An article last week on Medill’s site reported that “regularity is more important than intensity” when it comes to subscriber/reader retention. Analysis of millions of page views by digital subscribers of a business weekly for 6 months in 2021 showed that “having readers who read more often is 10 times more important than having them read more articles.”
“This research is significant because it shows the key to success in keeping readers is building habit, whether you’re a general interest metro daily or a weekly business publication with a more upscale audience,” said Tim Franklin, senior associate dean and John M. Mutz chair in local news at Medill. “The formula is the same. Do things that regularly lead readers back to you. Why is that important? The cornerstone of the new business model is reader revenue. That means reader retention is paramount.”
Arvid Tchivzhel, managing director of digital services at Mather Economics, said that the findings make sense for the industry. “Habit is more important than intensity,” he said. “I’d rather have someone read one article a day and come back than someone who reads six articles at a time and doesn’t come back for months.”
This may not be breaking news, but it’s still vital to note. Last year, Tara Lajumoke, managing director of FT Strategies, said that “if 2020 was ‘the year of subscriptions,’ 2021 [was] ‘the year of the light readers.’ It’s therefore worth investing in big drivers of engagement for loyal and casual readers—on the homepage, via newsletters and recommendation engines—and developing non-news propositions, so that those who come for the headlines will stay for the podcasts, or the crosswords.”
In what they called Project Habit, The Wall Street Journal also found habits to be crucial to reader retention, especially during the first 100 days after a reader had signed up. They found that “playing a puzzle had a more dramatic impact on reader retention than other actions the team had been promoting.” You start to understand why Wordle was worth so much to the New York Times.
Here are more findings from the Medill study:
Learn what topics drive your most regular readers. Stories about commercial and residential real estate resonated most for this business weekly. Second place went to a long-time political columnist. They were surprised that healthcare stories came in third, said the publication’s publisher, calling it a “something of a revelation. We know this is a big healthcare market, but we didn’t have a lot of data around how many subscribers are there because of that.”
Build up and market your popular writers/columnists. That columnist is “worth his weight in gold,” said Medill Spiegel Research Center research director Edward Malthouse, and brought in many subscribers that the analysis termed “political junkies.” Not surprisingly, they just hired a second politics writer. The finding “affirmed some of our hunches and gave us more confidence about doubling down in those areas,” the publisher said. “This will help us refine some of our audience strategies around more casual readers. We know they like our content, but we need to figure out how to get them to be more engaged as paying subscribers.”

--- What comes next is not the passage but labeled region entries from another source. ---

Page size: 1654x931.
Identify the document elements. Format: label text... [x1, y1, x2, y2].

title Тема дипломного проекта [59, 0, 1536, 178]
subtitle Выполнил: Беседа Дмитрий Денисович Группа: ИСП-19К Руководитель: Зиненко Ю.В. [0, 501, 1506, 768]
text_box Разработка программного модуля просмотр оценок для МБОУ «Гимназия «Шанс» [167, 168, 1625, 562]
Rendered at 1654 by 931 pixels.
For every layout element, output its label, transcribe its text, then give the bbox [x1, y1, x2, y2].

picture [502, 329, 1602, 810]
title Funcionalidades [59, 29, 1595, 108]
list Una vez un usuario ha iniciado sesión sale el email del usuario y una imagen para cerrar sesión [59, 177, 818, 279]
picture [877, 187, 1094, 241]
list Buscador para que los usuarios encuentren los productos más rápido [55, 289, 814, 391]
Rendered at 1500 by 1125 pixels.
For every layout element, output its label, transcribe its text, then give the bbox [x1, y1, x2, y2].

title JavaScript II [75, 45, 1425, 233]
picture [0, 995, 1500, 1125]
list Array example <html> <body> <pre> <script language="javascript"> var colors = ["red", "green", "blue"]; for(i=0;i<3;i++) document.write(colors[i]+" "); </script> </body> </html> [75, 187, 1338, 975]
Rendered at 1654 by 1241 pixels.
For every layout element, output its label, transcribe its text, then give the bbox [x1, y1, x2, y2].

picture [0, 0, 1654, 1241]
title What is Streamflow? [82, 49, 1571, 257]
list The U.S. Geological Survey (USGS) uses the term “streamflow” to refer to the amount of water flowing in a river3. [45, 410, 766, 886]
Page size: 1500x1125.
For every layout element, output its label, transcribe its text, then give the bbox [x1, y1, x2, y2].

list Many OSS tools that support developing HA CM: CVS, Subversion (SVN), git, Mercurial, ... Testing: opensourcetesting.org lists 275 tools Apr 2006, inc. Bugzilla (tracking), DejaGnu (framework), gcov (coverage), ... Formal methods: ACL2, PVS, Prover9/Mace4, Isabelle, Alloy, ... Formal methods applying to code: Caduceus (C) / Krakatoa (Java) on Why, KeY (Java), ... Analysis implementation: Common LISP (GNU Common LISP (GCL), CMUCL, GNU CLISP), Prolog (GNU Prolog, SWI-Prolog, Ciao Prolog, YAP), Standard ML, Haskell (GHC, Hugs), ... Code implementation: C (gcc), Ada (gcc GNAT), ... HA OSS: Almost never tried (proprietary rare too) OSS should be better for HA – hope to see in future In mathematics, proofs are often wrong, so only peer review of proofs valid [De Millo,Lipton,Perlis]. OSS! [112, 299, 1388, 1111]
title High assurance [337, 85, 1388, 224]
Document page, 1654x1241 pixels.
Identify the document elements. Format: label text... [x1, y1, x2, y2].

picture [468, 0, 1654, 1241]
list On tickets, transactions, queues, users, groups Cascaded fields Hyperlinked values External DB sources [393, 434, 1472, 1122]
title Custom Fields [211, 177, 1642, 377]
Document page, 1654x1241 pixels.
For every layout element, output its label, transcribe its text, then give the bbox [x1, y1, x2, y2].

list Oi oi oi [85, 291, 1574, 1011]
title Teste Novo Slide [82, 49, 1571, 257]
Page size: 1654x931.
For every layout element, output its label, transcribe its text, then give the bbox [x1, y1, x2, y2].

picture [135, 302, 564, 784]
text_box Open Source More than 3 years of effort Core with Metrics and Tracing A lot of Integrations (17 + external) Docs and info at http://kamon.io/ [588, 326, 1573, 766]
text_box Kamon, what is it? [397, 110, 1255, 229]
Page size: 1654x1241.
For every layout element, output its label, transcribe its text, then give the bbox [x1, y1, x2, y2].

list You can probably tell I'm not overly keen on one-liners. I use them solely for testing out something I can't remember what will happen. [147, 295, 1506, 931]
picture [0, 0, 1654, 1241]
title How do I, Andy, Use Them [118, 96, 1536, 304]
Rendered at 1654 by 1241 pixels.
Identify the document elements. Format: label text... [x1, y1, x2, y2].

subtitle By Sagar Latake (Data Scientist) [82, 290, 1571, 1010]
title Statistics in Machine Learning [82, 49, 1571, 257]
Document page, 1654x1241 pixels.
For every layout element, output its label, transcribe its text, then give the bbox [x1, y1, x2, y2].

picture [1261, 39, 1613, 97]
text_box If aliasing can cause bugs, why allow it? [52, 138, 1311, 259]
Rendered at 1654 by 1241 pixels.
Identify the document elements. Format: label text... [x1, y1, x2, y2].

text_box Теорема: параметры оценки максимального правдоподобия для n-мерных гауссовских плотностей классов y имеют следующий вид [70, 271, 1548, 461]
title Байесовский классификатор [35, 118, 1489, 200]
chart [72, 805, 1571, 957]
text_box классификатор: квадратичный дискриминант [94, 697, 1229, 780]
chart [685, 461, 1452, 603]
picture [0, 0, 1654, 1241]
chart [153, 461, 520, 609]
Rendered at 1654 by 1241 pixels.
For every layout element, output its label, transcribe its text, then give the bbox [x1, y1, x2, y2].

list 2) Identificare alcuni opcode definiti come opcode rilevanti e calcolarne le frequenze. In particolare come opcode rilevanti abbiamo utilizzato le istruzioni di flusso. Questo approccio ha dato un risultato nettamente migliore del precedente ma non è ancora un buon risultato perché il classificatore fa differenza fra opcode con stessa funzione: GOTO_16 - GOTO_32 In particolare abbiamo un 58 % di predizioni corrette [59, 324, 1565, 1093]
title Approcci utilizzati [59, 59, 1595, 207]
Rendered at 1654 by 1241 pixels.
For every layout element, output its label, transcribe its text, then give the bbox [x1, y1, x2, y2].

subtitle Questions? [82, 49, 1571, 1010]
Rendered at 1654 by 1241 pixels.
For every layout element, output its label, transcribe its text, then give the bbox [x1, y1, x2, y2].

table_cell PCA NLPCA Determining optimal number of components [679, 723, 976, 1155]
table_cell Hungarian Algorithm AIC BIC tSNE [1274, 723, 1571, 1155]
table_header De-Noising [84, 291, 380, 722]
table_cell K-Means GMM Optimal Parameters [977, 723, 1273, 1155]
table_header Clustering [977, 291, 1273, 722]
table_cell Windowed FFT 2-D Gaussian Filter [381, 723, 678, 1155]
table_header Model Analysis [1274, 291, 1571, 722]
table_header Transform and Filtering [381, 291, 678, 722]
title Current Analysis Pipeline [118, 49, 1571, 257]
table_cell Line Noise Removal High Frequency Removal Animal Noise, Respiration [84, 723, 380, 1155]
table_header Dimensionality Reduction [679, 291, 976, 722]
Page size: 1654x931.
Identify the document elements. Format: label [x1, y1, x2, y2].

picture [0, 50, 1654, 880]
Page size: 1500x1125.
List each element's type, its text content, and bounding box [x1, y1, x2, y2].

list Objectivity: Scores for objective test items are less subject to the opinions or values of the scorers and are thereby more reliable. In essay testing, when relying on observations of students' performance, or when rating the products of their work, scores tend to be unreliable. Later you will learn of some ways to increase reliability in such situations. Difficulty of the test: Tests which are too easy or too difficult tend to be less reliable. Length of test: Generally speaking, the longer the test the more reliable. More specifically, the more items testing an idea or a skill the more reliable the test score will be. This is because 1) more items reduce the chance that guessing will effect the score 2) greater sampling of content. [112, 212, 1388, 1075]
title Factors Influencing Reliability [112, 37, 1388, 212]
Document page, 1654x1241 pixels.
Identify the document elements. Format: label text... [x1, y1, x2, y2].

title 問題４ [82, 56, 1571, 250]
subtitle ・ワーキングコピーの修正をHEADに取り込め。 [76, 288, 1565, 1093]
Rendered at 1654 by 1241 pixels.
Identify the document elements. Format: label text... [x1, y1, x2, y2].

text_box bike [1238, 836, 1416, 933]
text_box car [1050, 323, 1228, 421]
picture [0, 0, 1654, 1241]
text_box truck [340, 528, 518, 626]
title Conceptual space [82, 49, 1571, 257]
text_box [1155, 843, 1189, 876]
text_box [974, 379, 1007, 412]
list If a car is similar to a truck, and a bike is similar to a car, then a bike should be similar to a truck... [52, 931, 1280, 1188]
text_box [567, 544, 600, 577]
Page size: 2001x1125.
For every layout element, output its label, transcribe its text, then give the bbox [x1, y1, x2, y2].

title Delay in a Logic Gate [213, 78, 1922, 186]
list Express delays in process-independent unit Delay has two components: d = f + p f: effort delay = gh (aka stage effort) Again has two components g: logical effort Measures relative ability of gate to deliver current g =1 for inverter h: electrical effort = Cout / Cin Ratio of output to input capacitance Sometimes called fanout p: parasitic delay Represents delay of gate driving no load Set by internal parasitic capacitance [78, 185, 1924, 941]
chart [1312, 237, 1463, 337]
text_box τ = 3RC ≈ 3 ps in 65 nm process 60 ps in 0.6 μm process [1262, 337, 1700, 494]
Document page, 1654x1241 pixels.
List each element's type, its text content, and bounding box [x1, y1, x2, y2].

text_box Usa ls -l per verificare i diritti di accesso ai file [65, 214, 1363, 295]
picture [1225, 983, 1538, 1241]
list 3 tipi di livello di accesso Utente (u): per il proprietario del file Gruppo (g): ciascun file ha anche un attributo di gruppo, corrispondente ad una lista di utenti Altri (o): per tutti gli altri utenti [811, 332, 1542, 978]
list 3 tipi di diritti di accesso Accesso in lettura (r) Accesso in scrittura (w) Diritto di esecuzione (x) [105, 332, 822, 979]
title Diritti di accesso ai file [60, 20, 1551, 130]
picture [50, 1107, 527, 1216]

Shift your strategy to keeping those regular readers engaged. Medill advises downplaying breaking news for “a balance of content that attracts your most loyal readers, the ones who will subscribe… Put the big photo and headline on the content that serves most of your readers.” Add a newsletter to address the specific, high-traffic niches, they urge.
Take advantage of synergy. Use “teaser” links to related content at the bottom of stories. Most links at the end of articles will take you to similar topic articles. Today for instance, I was reading about yesterday’s Nadal-Djokovic match in the NY Times, and links at the end took me to other articles about the rivalry. But Medill recommends that for this business publication’s loyal political junkies, links should also go to “real estate or healthcare news because of the synergies between those readership areas.”
Experiment with additional content areas. The publication also runs occasional reviews of restaurants and cultural events. “The analysis found that articles about restaurants and dining ranked in the top four areas of page views by prospective readers, those who visit the website but aren’t yet subscribing.” (The Washington Post Weekend section has gone all in on restaurant coverage.) Tchivzhel said that makes sense because it’s an affluent audience. Experiment with additional content areas—there’s nothing to lose. “We’re really trying to use the data to see how far we can expand our audience outside of traditional business,” the publisher said. “We see some potential opportunities if we put more resources behind those areas.”